Ofsted themselves are the first to acknowledge that inspection isn’t perfect, it’s an art not a science and there are very real steps needed to improve the quality of some inspections. But as a parent, I feel better in the knowledge that someone is going into our schools and asking whether what is being taught, conforms to those very simple, universal, liberal British values.
But promoting fundamental British values is about far more than combatting extremism. The very reason that fundamental British values are successful in tackling extremist ideology is because they help to open young people’s minds, making them into citizens who respect difference, who welcome disagreement and who challenge intolerance.
I’m afraid I have no sympathy for those who say that British values need not apply to them, that this should purely be a special test for schools in predominantly Muslim communities or our inner cities.
Every school regardless, faith or none - should be promoting British values, because it’s the right thing to do.
A commitment to British values means that we also hold to account those schools where girls are made to sit at the back of the class, where homophobia goes unchecked, where young people aren’t being made aware of the many facets of British culture.
Pupils in a Lincolnshire school might not have any friends from an ethnic minority in their village – but surely we don’t expect those students never to leave Lincolnshire’s borders? Surely a key part of our responsibility to those young people in enabling them to succeed in modern Britain is ensuring they understand and respect the differences that make our country unique.
So I’m unapologetic in saying that no school should be exempt from promoting fundamental British values, just as no school should be exempt from promoting rigorous academic standards.
Our schools have the greatest responsibility of any of our civic institutions. They help to shape the next generation - the generation that will decide Britain’s place in the 21st century, the generation that will write the next chapter in our island’s history.

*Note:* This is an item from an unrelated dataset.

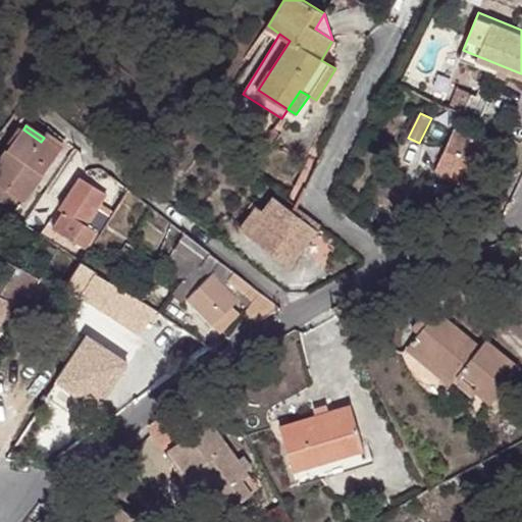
[(41,142),(23,129),(0,161),(0,185),(23,203),(62,150),(44,138),(41,142)]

I want that generation to be able to go toe to toe with their peers from across the globe and to secure our country’s future.
But I also want them to continue our country’s proud tradition of moral leadership, to continue to hold our country up as a beacon of tolerance, fairness and freedom of speech.
That is what is at stake in our education system today and I am proud to continue to push our programme of reform forward.
Ladies and gentlemen, thank you very much.